• _Excerpt_:
==================================================
Charlie Faulk was no stranger to me. He was a kinsman, and the folks around the Yokena-Jeff Davis-Redbone area were justifiably proud of one of their own who had gone to town and made a name for himself in the Fourth Estate, as journalism is called.

The key to Charlie Faulk’s success was not necessarily talent with words, which he certainly had, but most likely his respect for people who came to him from all walks of life. He always had time for them, was always genuinely concerned with their life’s problems.

He also had an eternal smile, a happy greeting and a sense of humor. One day Dot Steen, who was my co-conspirator in the newsroom, was giving me a lecture about my girlfriend, what a great wife she would be, etc. Dot used all the arguments, concluding with, “Besides, married men live longer than single men,” and Faulk interjected, “No they don’t. It just seems that way.”

On another occasion Faulk, then managing editor, was seated beside my desk when my phone rang. It was a lady who often suggested stories for me to write, and invariably they were subjects that someone else had already penned. I had explained that to her. Well, on this occasion she thought she had a subject I would be interested in. Did I mention that the lady had a loud voice? That I didn’t need a speaker phone for others to hear her? Or that she was an old maid with a very pronounced way of speaking and kind of smacked her lips at the end of a sentence? Anyway, she told me who she was, smacked her lips, and said loudly, “Gordon, I have something that no one has ever touched.”
==================================================
• _Stored data_:
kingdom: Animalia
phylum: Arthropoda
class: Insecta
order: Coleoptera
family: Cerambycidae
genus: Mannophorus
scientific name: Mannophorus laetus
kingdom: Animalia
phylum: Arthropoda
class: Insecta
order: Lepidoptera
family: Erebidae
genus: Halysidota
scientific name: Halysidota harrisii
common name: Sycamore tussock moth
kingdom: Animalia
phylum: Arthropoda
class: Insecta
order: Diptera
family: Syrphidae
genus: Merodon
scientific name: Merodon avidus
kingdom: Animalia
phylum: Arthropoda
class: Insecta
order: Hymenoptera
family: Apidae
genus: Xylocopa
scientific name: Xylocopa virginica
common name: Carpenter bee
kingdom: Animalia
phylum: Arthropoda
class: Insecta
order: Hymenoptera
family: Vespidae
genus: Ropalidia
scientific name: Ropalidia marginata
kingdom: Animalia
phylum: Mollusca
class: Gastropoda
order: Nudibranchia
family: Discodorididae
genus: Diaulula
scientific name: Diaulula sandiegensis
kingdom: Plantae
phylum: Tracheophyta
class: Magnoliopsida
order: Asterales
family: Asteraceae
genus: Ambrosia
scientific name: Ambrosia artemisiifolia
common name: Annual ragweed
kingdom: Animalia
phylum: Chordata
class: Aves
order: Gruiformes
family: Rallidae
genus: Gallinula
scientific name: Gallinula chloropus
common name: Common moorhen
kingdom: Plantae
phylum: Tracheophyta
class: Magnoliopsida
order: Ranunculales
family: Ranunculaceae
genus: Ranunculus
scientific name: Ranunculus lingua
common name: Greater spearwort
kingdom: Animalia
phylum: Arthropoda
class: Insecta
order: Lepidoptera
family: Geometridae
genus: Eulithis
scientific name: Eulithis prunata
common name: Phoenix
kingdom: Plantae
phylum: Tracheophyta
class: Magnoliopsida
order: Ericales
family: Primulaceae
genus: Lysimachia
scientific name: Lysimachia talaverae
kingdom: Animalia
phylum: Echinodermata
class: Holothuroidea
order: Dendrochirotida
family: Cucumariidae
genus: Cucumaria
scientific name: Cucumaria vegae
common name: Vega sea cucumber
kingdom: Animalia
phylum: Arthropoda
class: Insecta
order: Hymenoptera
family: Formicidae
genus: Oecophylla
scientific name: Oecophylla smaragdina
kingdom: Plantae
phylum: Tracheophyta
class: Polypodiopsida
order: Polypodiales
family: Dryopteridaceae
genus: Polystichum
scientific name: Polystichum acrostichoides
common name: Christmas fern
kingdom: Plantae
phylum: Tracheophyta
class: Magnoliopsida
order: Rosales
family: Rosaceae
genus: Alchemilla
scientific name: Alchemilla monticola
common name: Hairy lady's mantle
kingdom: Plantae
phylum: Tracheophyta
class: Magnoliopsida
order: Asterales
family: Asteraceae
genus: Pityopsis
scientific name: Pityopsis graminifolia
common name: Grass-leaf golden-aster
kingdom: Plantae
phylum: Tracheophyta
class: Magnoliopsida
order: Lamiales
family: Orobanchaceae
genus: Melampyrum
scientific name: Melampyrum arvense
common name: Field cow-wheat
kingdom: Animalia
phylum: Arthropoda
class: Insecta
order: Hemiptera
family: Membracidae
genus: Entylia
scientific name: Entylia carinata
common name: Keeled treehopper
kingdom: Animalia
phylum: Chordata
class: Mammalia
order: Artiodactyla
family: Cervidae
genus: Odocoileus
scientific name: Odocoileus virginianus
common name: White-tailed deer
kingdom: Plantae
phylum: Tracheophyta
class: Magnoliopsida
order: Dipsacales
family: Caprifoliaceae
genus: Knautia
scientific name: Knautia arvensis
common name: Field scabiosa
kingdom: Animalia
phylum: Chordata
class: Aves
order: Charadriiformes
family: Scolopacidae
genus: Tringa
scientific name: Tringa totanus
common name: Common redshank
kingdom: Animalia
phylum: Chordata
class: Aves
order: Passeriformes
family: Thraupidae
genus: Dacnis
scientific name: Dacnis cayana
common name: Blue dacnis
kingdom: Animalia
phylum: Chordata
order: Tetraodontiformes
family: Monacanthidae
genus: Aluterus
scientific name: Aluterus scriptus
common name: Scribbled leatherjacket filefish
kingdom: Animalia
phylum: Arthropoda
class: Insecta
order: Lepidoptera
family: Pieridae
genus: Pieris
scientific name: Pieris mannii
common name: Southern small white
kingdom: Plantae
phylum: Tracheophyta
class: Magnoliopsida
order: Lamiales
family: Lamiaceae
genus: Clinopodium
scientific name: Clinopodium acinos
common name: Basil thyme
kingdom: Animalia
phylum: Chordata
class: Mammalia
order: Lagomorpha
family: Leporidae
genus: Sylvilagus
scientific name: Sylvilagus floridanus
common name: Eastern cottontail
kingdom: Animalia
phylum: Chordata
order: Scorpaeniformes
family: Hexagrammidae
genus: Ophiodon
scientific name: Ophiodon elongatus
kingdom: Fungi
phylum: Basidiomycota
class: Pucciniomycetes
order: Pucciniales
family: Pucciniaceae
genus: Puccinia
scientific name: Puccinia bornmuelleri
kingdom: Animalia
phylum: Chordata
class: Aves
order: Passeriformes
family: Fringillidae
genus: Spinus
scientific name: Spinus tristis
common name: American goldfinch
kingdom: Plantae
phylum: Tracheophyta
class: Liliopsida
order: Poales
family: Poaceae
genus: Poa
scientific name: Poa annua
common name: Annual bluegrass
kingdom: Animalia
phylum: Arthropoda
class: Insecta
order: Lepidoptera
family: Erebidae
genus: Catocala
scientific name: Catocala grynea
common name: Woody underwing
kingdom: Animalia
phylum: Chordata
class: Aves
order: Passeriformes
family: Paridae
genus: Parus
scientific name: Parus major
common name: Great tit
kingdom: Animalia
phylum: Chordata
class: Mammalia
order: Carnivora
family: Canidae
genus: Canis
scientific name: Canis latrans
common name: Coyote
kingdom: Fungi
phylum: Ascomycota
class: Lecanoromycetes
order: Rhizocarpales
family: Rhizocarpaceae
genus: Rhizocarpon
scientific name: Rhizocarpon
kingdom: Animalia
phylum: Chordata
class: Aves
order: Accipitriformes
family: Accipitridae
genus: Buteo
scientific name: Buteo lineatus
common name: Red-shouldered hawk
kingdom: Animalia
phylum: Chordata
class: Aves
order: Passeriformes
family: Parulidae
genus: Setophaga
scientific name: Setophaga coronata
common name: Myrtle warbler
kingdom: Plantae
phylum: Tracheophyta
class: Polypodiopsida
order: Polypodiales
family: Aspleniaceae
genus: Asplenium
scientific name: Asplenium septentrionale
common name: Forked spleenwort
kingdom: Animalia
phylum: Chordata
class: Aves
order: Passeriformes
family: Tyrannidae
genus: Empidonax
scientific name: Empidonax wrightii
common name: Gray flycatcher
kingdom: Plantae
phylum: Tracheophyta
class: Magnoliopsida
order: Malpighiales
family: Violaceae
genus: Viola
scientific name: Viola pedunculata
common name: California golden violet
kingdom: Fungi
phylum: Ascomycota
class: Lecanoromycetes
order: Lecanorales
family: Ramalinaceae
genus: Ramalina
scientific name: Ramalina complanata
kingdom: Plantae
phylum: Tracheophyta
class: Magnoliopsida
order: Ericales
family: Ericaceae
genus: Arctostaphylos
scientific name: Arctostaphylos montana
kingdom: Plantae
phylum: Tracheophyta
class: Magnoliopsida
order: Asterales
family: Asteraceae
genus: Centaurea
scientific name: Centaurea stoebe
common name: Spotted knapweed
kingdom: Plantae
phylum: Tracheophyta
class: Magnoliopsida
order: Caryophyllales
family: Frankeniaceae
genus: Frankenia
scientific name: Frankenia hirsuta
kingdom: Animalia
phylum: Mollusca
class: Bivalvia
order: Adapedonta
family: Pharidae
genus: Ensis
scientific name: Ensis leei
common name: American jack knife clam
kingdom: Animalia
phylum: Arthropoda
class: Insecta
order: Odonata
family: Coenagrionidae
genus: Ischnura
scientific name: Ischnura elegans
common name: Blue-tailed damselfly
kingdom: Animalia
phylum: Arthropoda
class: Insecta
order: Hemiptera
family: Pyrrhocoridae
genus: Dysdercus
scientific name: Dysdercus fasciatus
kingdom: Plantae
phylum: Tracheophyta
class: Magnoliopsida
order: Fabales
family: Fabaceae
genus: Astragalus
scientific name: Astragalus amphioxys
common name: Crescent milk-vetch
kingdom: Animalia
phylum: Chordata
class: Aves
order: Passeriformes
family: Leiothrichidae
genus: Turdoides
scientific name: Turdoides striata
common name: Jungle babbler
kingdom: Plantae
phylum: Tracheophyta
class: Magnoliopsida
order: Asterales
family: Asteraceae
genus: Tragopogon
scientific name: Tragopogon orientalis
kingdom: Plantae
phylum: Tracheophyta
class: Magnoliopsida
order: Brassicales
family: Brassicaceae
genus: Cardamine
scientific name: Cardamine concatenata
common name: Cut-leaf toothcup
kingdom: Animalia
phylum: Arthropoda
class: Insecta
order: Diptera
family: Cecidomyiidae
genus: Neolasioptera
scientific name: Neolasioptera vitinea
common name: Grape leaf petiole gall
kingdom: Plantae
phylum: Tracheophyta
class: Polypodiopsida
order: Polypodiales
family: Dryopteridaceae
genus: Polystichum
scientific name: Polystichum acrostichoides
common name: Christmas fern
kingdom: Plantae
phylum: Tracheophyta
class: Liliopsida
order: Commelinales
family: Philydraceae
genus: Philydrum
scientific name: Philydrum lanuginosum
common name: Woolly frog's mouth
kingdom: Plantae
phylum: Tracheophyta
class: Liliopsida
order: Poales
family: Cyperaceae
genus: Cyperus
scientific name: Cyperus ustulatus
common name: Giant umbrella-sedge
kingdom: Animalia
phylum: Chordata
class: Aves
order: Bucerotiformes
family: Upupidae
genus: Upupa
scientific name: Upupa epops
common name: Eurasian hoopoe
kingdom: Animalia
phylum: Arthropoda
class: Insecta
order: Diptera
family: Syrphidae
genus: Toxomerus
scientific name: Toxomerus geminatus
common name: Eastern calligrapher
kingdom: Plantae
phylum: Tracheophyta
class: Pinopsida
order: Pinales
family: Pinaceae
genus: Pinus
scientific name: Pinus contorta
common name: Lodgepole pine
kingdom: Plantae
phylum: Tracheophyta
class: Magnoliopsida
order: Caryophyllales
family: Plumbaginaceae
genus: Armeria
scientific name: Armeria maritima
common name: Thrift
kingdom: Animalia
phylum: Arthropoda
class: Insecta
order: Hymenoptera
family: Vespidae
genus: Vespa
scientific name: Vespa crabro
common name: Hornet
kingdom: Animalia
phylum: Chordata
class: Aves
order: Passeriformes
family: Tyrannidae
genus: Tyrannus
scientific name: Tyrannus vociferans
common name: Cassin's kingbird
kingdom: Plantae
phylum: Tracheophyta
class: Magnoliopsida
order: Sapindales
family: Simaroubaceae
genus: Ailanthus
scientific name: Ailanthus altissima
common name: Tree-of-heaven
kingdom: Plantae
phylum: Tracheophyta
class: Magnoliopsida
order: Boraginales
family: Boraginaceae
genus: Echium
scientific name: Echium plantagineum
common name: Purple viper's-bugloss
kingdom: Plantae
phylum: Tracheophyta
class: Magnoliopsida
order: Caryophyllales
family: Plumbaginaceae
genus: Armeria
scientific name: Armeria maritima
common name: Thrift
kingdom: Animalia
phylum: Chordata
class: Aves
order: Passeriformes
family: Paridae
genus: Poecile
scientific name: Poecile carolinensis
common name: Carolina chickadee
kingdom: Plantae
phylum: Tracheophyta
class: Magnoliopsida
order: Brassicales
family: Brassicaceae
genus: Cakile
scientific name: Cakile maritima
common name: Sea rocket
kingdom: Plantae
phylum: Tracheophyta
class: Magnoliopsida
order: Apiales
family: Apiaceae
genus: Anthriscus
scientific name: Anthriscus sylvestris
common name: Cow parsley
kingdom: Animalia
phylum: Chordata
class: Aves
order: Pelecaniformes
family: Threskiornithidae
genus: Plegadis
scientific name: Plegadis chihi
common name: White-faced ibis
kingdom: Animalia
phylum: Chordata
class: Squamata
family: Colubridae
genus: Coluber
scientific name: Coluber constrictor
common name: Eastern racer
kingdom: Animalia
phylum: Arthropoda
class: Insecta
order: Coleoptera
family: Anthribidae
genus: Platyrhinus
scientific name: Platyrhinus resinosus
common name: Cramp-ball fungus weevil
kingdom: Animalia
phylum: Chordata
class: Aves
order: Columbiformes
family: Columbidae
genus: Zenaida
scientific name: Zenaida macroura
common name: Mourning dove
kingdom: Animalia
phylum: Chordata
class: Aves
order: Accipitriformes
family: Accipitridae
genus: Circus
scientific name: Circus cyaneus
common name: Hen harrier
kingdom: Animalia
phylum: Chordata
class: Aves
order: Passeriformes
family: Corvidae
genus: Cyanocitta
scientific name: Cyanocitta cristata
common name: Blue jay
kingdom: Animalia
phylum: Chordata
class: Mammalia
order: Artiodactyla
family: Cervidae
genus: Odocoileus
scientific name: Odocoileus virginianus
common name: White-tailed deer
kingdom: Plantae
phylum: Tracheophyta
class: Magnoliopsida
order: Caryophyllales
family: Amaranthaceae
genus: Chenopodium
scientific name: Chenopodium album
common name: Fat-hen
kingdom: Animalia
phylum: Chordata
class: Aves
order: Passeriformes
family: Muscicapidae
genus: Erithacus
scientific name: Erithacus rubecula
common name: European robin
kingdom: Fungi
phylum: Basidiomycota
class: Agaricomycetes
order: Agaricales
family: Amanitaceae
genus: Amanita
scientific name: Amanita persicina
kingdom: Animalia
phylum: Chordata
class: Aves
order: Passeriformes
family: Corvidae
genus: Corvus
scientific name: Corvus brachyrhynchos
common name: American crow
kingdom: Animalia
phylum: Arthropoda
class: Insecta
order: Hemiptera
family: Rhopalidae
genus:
==================================================
• _What is asked_:
a - Translate this sentence from the Charlie Faulk text into Spanish: "He always had time for them, was always genuinely concerned with their life’s problems."
b - Repeat the Charlie Faulk text word for word between "The key to Charlie" and "their life’s problems.", inclusive.
c - In the Charlie Faulk text, what position did Faulk hold when he was seated beside the writer's desk?
Answer from the Charlie Faulk text alone, not the material.

• _Answers for the exercise_:
a - Siempre tenía tiempo para ellos, siempre se preocupaba sinceramente por los problemas de sus vidas.

b -
The key to Charlie Faulk’s success was not necessarily talent with words, which he certainly had, but most likely his respect for people who came to him from all walks of life. He always had time for them, was always genuinely concerned with their life’s problems.

c - He was managing editor.